#### The input

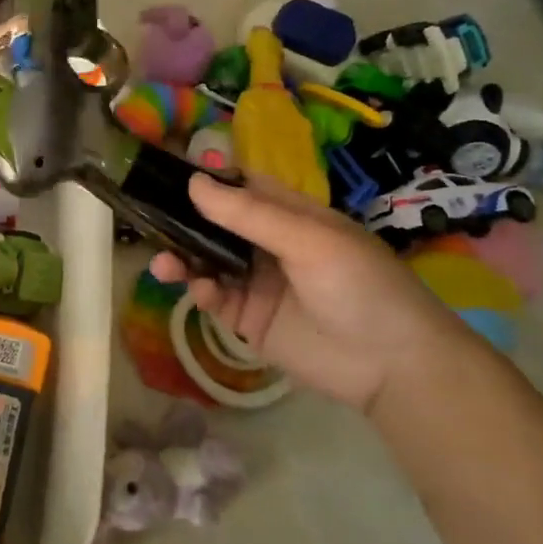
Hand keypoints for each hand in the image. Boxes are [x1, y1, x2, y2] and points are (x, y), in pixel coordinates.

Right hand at [149, 174, 482, 412]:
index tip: (165, 176)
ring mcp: (257, 283)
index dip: (207, 182)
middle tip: (149, 221)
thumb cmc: (360, 287)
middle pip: (215, 225)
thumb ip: (249, 215)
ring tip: (165, 265)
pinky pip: (215, 298)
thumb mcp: (309, 241)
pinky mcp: (249, 319)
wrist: (393, 366)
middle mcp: (269, 244)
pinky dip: (200, 291)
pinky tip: (198, 291)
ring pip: (207, 262)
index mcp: (290, 216)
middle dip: (184, 223)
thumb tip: (193, 182)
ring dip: (183, 259)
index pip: (241, 188)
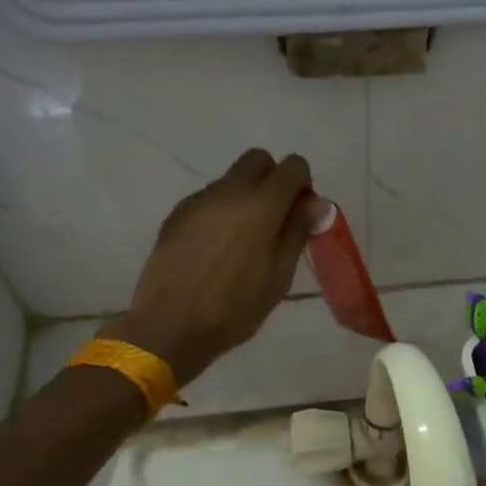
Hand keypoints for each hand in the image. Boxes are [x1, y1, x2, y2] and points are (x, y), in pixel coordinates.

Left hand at [104, 149, 319, 385]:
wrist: (170, 326)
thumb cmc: (235, 308)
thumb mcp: (279, 276)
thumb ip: (297, 232)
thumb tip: (315, 202)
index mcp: (262, 205)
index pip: (292, 166)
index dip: (302, 184)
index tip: (300, 212)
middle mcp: (229, 191)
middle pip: (258, 159)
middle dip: (272, 178)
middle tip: (275, 218)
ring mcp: (198, 201)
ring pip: (231, 179)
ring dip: (245, 196)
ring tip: (243, 241)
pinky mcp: (177, 215)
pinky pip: (208, 199)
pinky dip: (221, 211)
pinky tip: (216, 249)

#### Task item
Extract, from the listing above, every line where the string "index" occurs.

#### Solution to this task
index tip: (165, 176)
index dip: (207, 182)
index mcp: (290, 216)
index pip: (241, 188)
index mcp: (262, 205)
index pip: (292, 166)
index dip: (302, 184)
index tip: (300, 212)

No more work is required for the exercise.